Start of Page extract

Slick Tires Installed

Today was not a good day at all, so I did not get any of the testing with the old tires redone. By the time I was done being frustrated by life, all I felt like doing was installing the new tires to see how they work, so that's just about all I did.

I didn't fix the rightside rear axle-nut clearance problem, so I still have to take the rail loose to put it on or take it off. I think I'm going to go with the hole thru the cargo pod and rail to get to it--it's the easiest to do. Whenever I have a day where things are going better for me and I am not afraid I'll totally screw it up. :-(

Here are the new tires, on the bike:

If I had any spray paint, I'd give them white sidewalls. Since I don't, I'm trying to remember where I put the latex wall paint that's off-white, and I'll use that, even if it peels off later--the visibility factor of light colored sidewalls is large enough I want it back.

Here's a shot of them with some dirt on the treads, so you can see the contact area they have rolling over dirty pavement. Nice and wide area, compared to the MTB types.

Closer shot below:

Also shows the brakes, which need readjusting again.

End of Page extract
Start of Material provided

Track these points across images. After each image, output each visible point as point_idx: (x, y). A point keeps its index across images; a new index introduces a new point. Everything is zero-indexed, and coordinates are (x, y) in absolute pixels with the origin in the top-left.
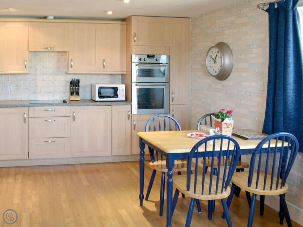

End of Material provided

Exercise details »
Reproduce the stretch of the slick-tires post above from "I didn't fix" through "need readjusting again.", word for word.

Answer section »
I didn't fix the rightside rear axle-nut clearance problem, so I still have to take the rail loose to put it on or take it off. I think I'm going to go with the hole thru the cargo pod and rail to get to it--it's the easiest to do. Whenever I have a day where things are going better for me and I am not afraid I'll totally screw it up. :-(

Here are the new tires, on the bike:

If I had any spray paint, I'd give them white sidewalls. Since I don't, I'm trying to remember where I put the latex wall paint that's off-white, and I'll use that, even if it peels off later--the visibility factor of light colored sidewalls is large enough I want it back.

Here's a shot of them with some dirt on the treads, so you can see the contact area they have rolling over dirty pavement. Nice and wide area, compared to the MTB types.

Closer shot below:

Also shows the brakes, which need readjusting again.